Levante UD: Botella, Juanjo, Chuso, Diego, Christian, Camarasa, Calderón (Pablito, min. 61), Jaime, Brais, Eloy (Marc, min. 76), Dani (Fran, min. 71).
Tavernes Blanques CF: Ferri, Pau Ruiz, Cano, Serigne, Voro (Soriano, min. 73), Óscar, Crespo (Rober, min. 69), Pablo Luis, Marc (Fran, min. 45), Pablo Rey (Néstor, min. 56), Llamas.
Árbitro: Ruiz García. Amonestó al local Dani y a los visitantes Óscar y Crespo.
Goles:
1-0 Calderón, min. 43
2-0 Dani, min. 45
3-0 Eloy, min. 54
Los chicos de Villafaina podrán comerse los turrones desde lo más alto de la tabla gracias a la contundente victoria conseguida hoy en la Ciudad Deportiva de Buñol. Un partido en que la intensidad por parte de ambas escuadras ha sido la nota dominante y gracias a ello se ha podido ver un espectáculo digno de la División de Honor Juvenil.
El encuentro comenzó con gran ritmo por parte de los granotas que buscaban combinaciones a alta velocidad que pudieran hacer daño a la defensa de cinco planteada por el míster del Tabernes.

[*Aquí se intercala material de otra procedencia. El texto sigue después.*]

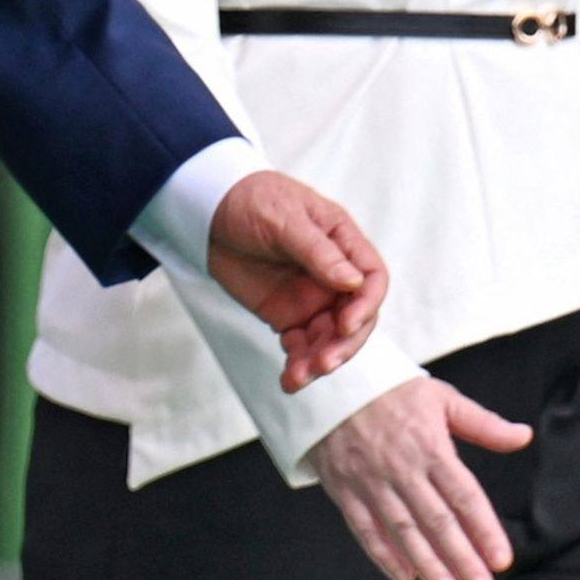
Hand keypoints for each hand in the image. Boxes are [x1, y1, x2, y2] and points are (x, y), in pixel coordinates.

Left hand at [206, 171, 388, 391]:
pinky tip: (288, 378)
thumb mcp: (283, 218)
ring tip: (297, 378)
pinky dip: (298, 363)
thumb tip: (354, 282)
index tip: (345, 324)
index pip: (372, 279)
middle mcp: (334, 275)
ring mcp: (312, 297)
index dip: (366, 305)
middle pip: (356, 317)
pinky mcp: (288, 314)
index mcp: (342, 242)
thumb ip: (317, 251)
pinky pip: (302, 345)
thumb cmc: (251, 200)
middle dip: (343, 344)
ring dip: (319, 361)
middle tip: (321, 364)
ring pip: (330, 338)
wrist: (207, 211)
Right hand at [307, 376, 533, 579]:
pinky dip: (382, 554)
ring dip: (427, 563)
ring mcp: (370, 480)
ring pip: (402, 529)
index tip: (501, 559)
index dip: (485, 529)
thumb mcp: (440, 397)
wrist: (328, 379)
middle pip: (437, 520)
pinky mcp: (343, 487)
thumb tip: (523, 437)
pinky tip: (404, 575)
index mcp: (430, 445)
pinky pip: (364, 527)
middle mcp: (401, 467)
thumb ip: (482, 423)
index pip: (464, 496)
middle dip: (461, 557)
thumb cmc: (390, 389)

En el 10' tres córners consecutivos acabaron con un último que por poco no supone el primer tanto granota gracias a un remate de Brais que desvió Christian pero atajo con felinos reflejos en meta visitante Ferri. En el minuto 18, una jugada ensayada a balón parado llegaba a Diego en el segundo palo que la ponía en el centro para que Christian prolongara y el remate final de Eloy saliera por muy poco. Los últimos minutos de la primera mitad fueron los más decisivos del encuentro, dos balones que aguantó Brais de espaldas y que en primera instancia Calderón (43')-(1-0) y en segunda Dani (45')-(2-0) ponían el encuentro muy de cara para el conjunto granota.
Estos dos goles hicieron mucho daño al equipo visitante dirigido por Álvaro Ortí. En el minuto 51 estuvo cerca de marcar Brais, que se revolvió y tras un magnífico disparo envió el balón al palo. Solo tres minutos después, un pase en profundidad permitió a Eloy definir al segundo palo y hacer imposible la estirada de Ferri. 3-0.
A partir de este momento, carrusel de cambios. En el minuto 65, unas manos en la barrera del Tavernes (tras una falta botada desde el borde del área) hicieron que el árbitro señalara penalti. Jaime se encargó de lanzarlo, pero Ferri detuvo el disparo a media altura del jugador levantinista.
El Levante siguió llevando la iniciativa del encuentro, y el Tavernes sólo creó peligro a balón parado, pero Botella estuvo atento en todos los balones por alto.